Directions —
Please change "Person at" to "Figure in box" in the lines from the one containing "left ankle: (261, 495, -14)" through the one containing "left knee: (798, 482, -9)", both included, and give back only those lines with everything else unchanged.
□ □ □ □ □
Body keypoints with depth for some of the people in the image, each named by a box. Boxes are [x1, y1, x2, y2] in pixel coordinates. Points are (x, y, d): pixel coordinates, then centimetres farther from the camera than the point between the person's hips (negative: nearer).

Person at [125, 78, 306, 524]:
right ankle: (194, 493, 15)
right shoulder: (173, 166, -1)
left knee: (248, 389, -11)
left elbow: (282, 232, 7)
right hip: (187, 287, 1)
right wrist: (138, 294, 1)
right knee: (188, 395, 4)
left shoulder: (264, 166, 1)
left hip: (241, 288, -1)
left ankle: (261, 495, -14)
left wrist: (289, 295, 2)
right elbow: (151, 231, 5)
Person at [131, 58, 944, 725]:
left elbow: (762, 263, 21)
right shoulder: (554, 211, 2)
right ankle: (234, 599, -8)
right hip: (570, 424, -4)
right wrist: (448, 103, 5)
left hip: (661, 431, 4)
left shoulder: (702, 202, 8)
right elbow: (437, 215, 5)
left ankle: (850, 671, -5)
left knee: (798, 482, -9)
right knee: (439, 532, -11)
□ □ □ □ □
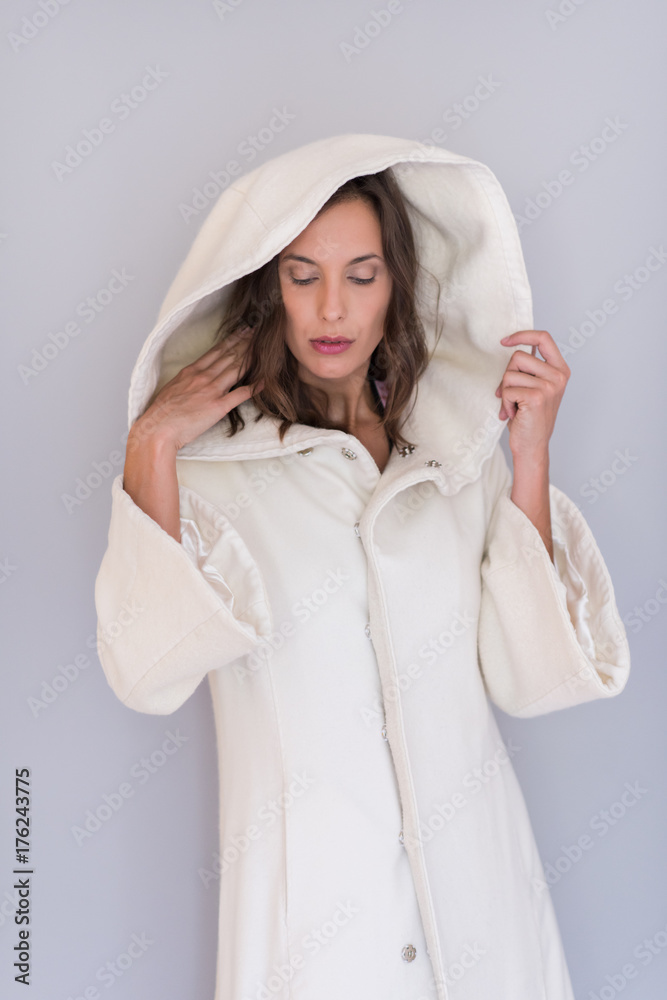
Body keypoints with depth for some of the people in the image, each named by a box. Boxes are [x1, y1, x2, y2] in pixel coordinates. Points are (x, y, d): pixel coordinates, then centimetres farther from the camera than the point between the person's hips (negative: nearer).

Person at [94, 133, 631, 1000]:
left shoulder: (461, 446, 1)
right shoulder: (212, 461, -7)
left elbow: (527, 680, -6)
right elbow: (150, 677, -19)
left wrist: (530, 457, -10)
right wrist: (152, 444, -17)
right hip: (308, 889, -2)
□ □ □ □ □
Answer area —
left ankle: (261, 495, -14)
left wrist: (289, 295, 2)
right elbow: (151, 231, 5)
Figure in box [131, 58, 944, 725]:
left elbow: (762, 263, 21)
right shoulder: (554, 211, 2)
right ankle: (234, 599, -8)
right hip: (570, 424, -4)
right wrist: (448, 103, 5)
left hip: (661, 431, 4)
left shoulder: (702, 202, 8)
right elbow: (437, 215, 5)
left ankle: (850, 671, -5)
left knee: (798, 482, -9)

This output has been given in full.